A Comunidade do Livro
O Islão é a comunidade do Livro sagrado, o Corão, a primeira obra em prosa de língua árabe. O Livro veio directamente do céu para o profeta Maomé através do anjo Gabriel. Nele está a fonte da explicação do mundo e das normas de vida. Por isso, a principal tarefa teórica dos crentes consiste em compreender o seu verdadeiro sentido. Para essa compreensão e para melhor iluminar a acção diária, a Suna ou tradição regista estórias e pensamentos do profeta, transmitidos e seleccionados pelos seus companheiros e pelos seus familiares. A consciência religiosa do Islão centra-se num facto transhistórico, as revelações de Deus a Maomé, mas o tempo não deixou de assinalar a sua passagem. Desde logo, o texto corânico. Embora seja o mais seguro entre os livros sagrados, foi ditado pelo profeta ao longo de vinte e dois anos e a sua actual codificação remonta ao ano de 650 quando governava o terceiro califa Utman, companheiro do profeta.

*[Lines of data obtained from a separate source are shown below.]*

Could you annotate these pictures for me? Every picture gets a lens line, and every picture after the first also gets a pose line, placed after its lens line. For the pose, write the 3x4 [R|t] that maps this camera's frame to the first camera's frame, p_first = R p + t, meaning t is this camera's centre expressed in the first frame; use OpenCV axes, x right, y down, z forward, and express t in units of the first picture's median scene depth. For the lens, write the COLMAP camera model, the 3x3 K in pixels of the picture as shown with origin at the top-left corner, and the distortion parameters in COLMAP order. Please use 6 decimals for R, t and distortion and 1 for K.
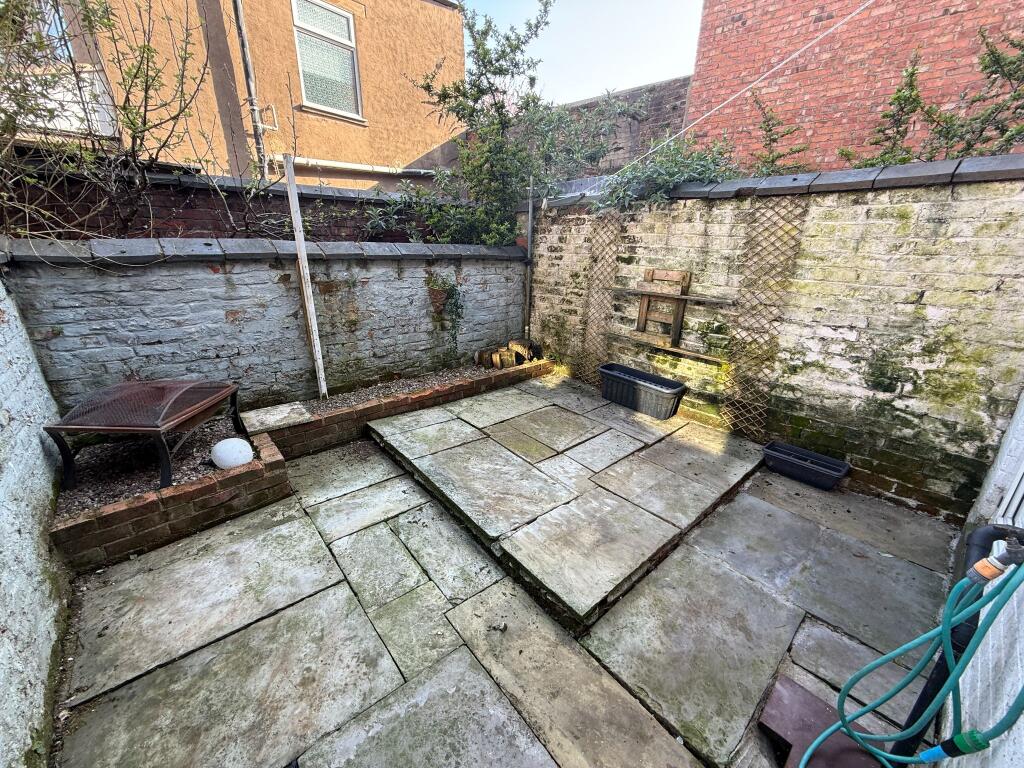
lens RADIAL K [[405.7, 0, 508.1], [0, 405.7, 384.0], [0, 0, 1]] dist [-0.000772, -0.000090]
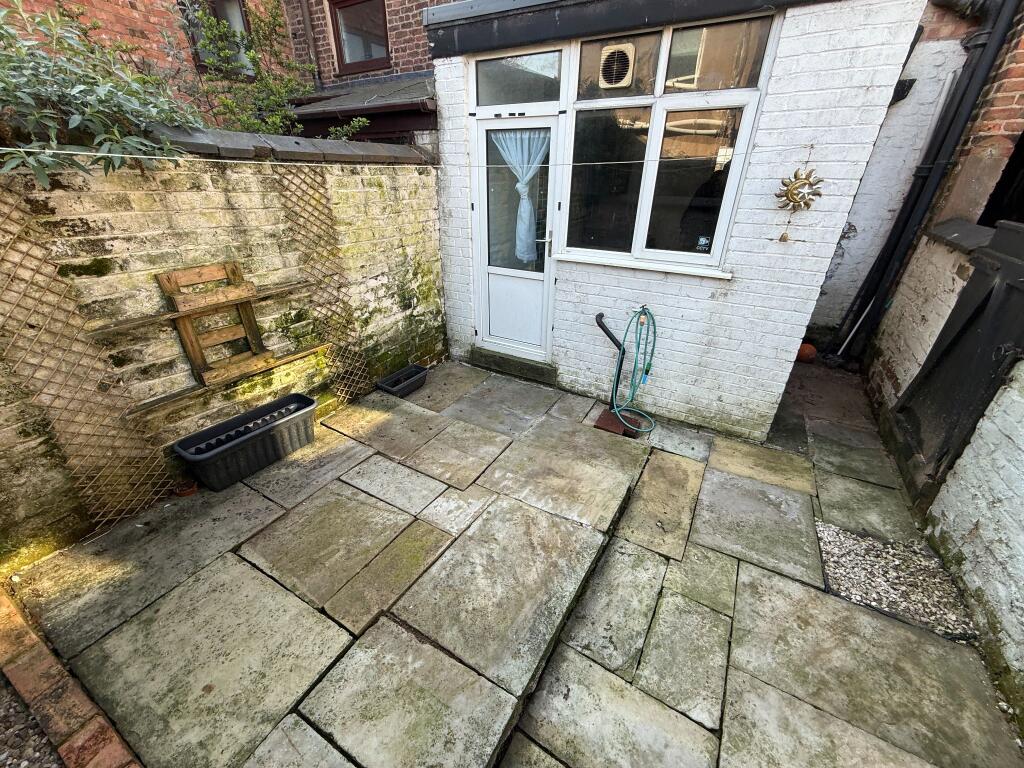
lens RADIAL K [[405.7, 0, 508.1], [0, 405.7, 384.0], [0, 0, 1]] dist [-0.000772, -0.000090]
pose [[-0.321586, -0.457692, 0.828915, -0.434464], [0.295370, 0.783246, 0.547067, -0.384833], [-0.899633, 0.420766, -0.116693, 0.797150]]
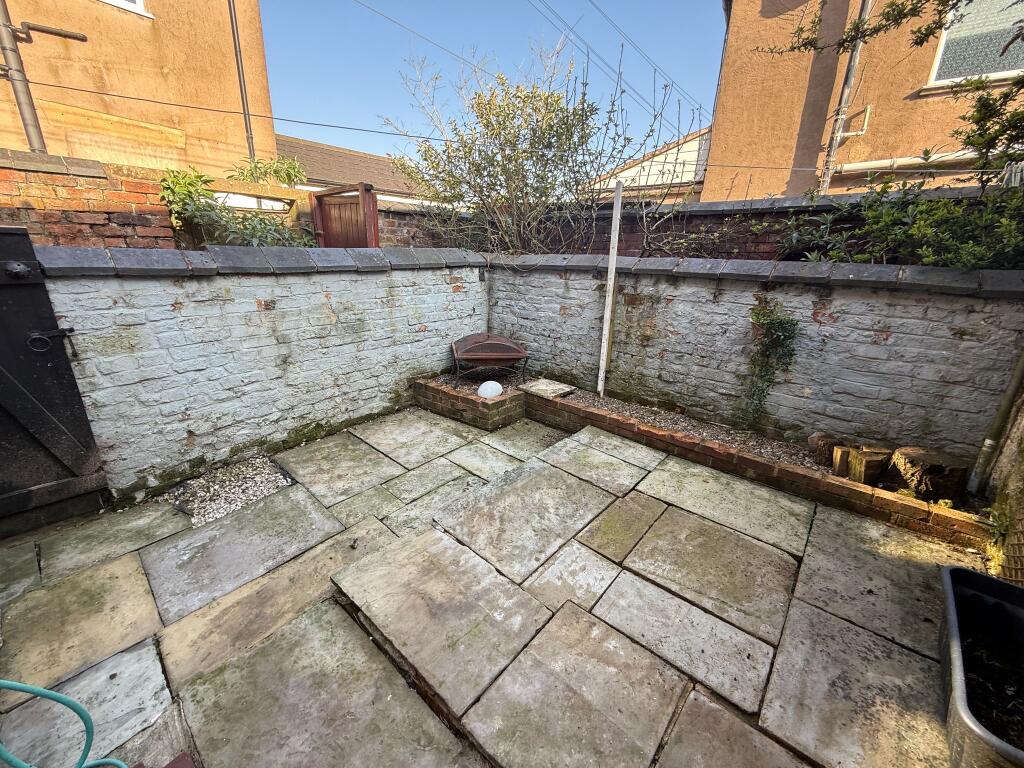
lens RADIAL K [[405.7, 0, 508.1], [0, 405.7, 384.0], [0, 0, 1]] dist [-0.000772, -0.000090]
pose [[0.130087, 0.291502, -0.947683, 0.626111], [-0.342863, 0.910065, 0.232867, -0.186577], [0.930335, 0.294632, 0.218333, 0.571823]]
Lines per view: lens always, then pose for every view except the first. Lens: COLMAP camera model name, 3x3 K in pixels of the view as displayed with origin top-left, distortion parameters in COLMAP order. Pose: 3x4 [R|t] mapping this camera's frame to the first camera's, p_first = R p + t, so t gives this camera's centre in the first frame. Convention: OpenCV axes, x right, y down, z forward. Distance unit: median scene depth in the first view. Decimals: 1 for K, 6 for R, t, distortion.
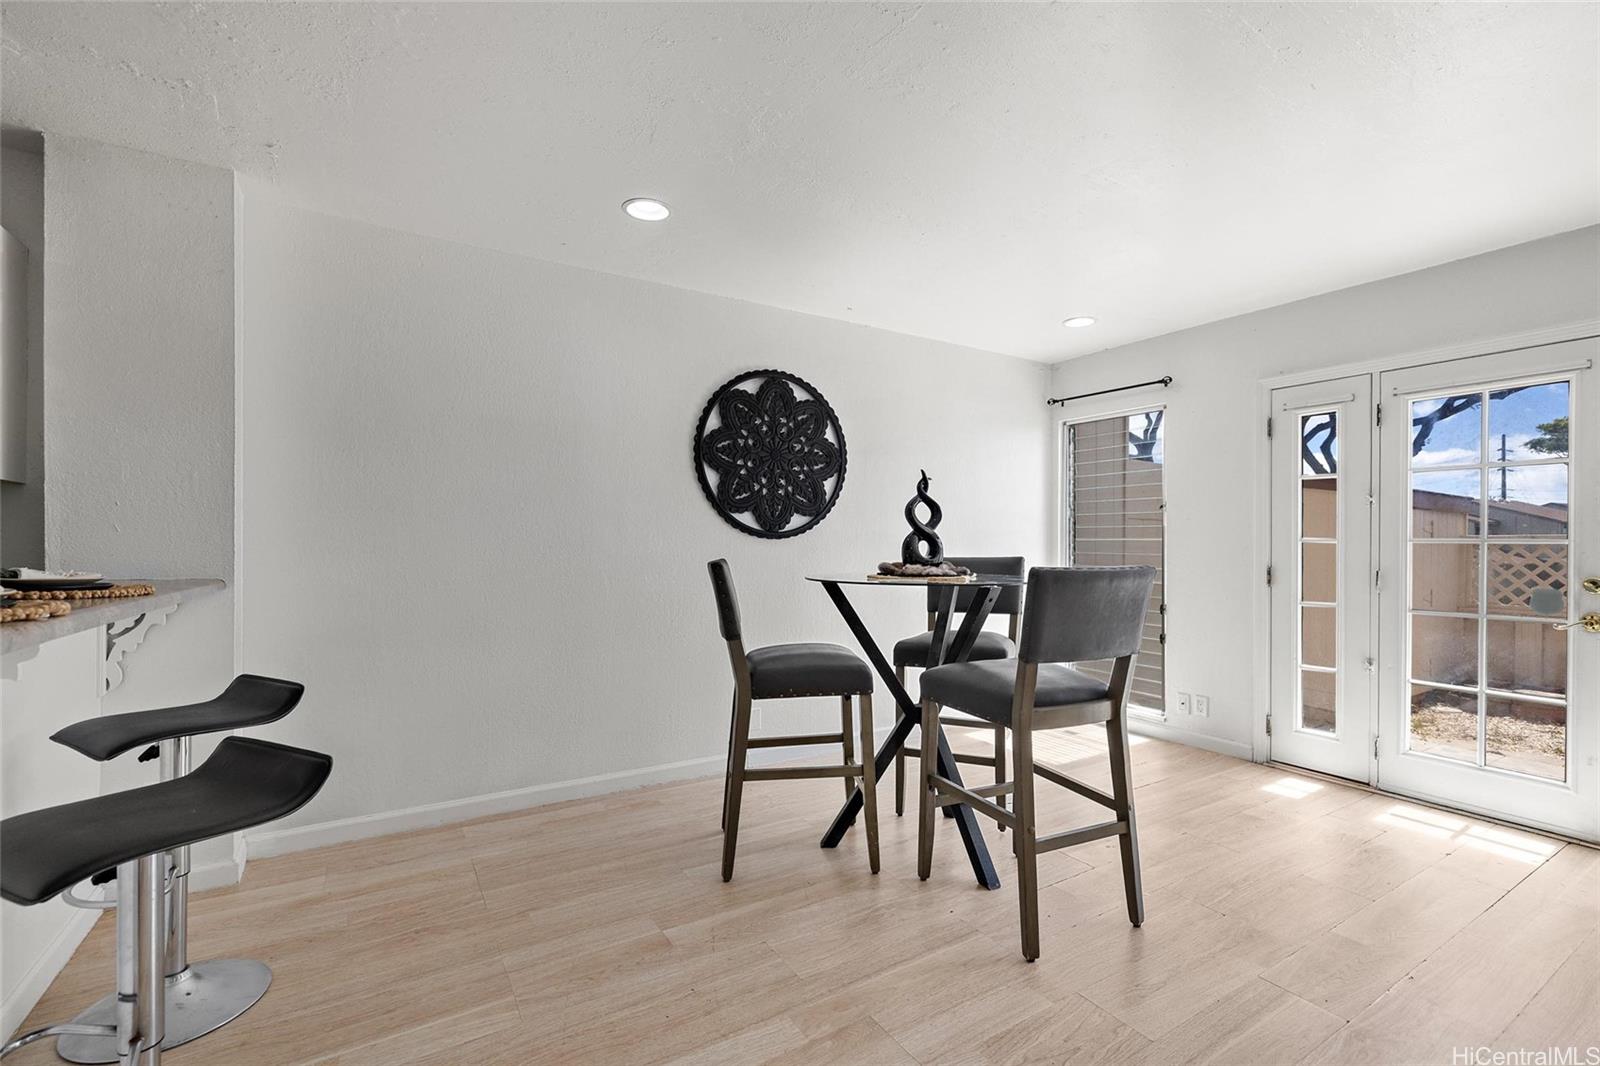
lens RADIAL K [[675.9, 0, 803.5], [0, 675.9, 543.6], [0, 0, 1]] dist [0.001768, 0.000241]
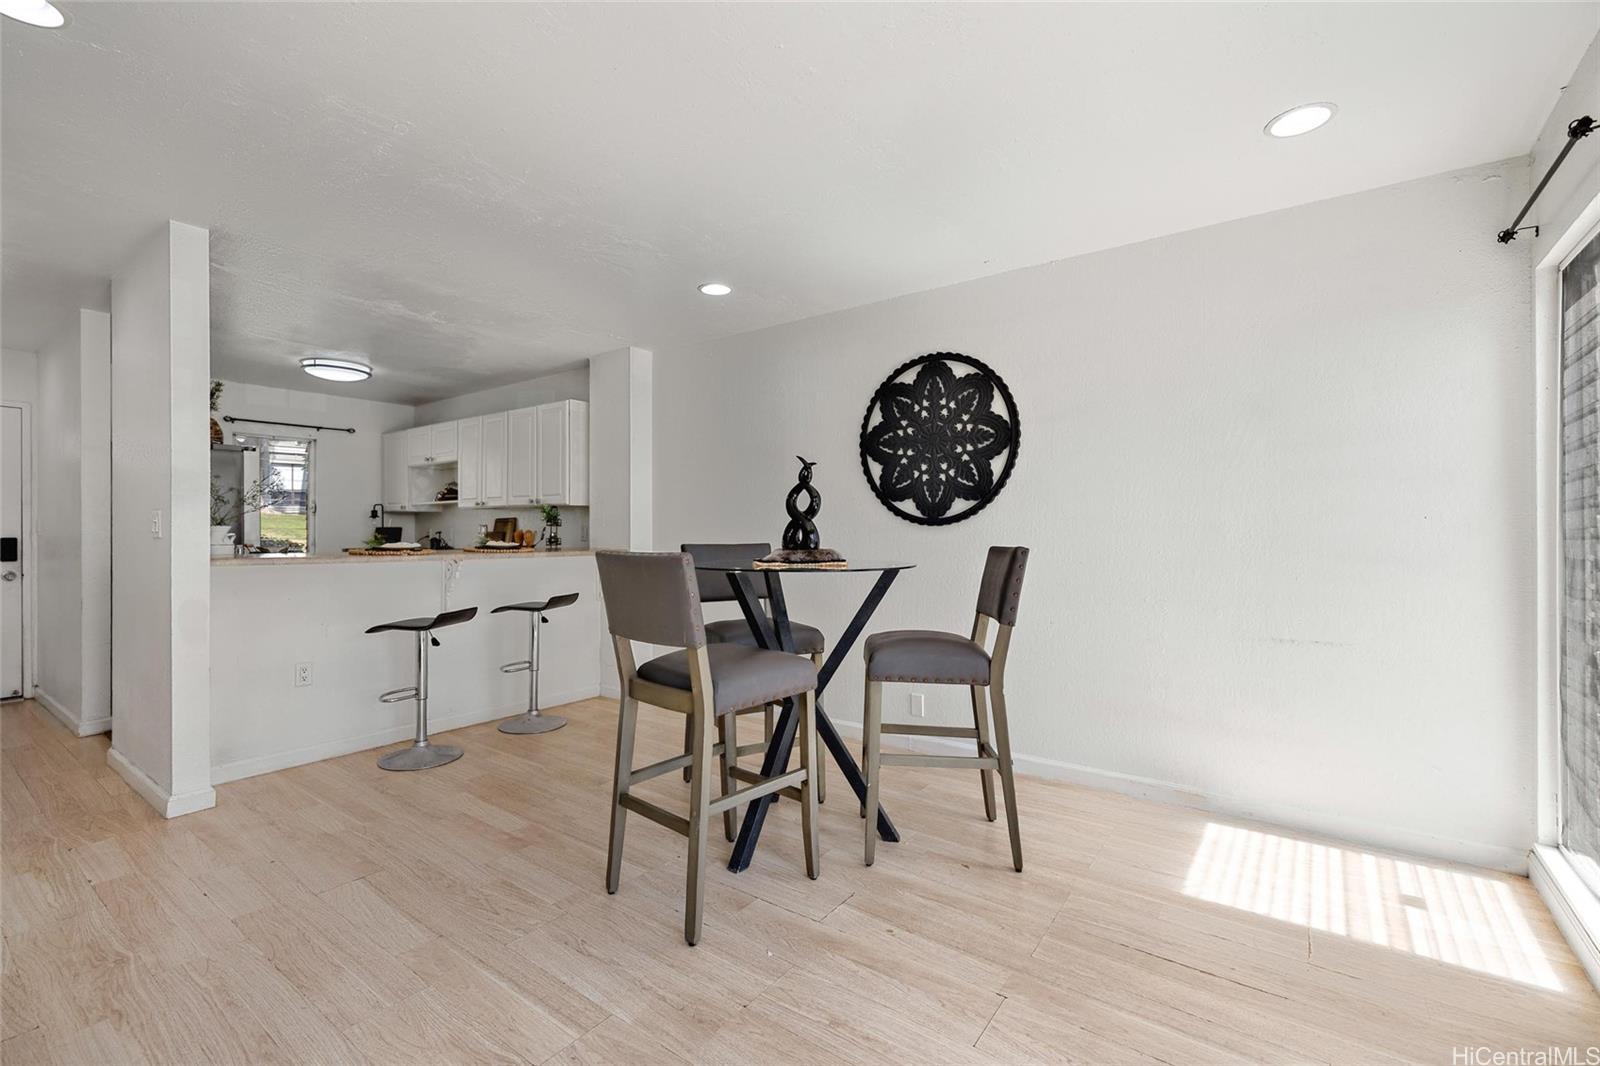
lens RADIAL K [[695.0, 0, 795.5], [0, 695.0, 524.2], [0, 0, 1]] dist [-0.001685, -0.000170]
pose [[0.388982, -0.007330, -0.921216, 0.814380], [0.003455, 0.999973, -0.006497, -0.003337], [0.921239, -0.000656, 0.388997, 0.432231]]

Nos primeiros tempos, o que unia e impulsionava os guerreiros islâmicos eram os versículos corânicos e os chamados cinco pilares do Islão. Não há Deus senão Deus e Maomé o seu profeta. Esta profissão de fé ou pacto entre a comunidade dos crentes (a umma) e Deus constitui o primeiro pilar que identifica o crente e o introduz na comunidade. O segundo pilar é o da oração pronunciada cinco vezes ao dia, sendo a mais importante a de sexta-feira. Nos primeiros tempos, rezavam a céu aberto e porventura em templos cristãos desactivados do seu culto. E não há notícia de mesquita edificada no Andalus anterior à de Córdova, mandada erigir pelo primeiro emir Abderramão I no local da antiga catedral visigótica. Os restantes pilares são a esmola destinada aos pobres, o jejum no mês do Ramadão e a peregrinação aos lugares santos, ao menos uma vez na vida. A estes pilares, Maomé acrescentou um sexto, já no final da vida, o da guerra santa, pois Deus ama os que combatem pela sua causa». In António Borges Coelho, Tópicos para a História da Civilização e das Ideias no Gharb al-Ândalus, Instituto Camões, Colecção Lazúli, 1999, IAG-Artes Gráficas, ISBN 972-566-205-9.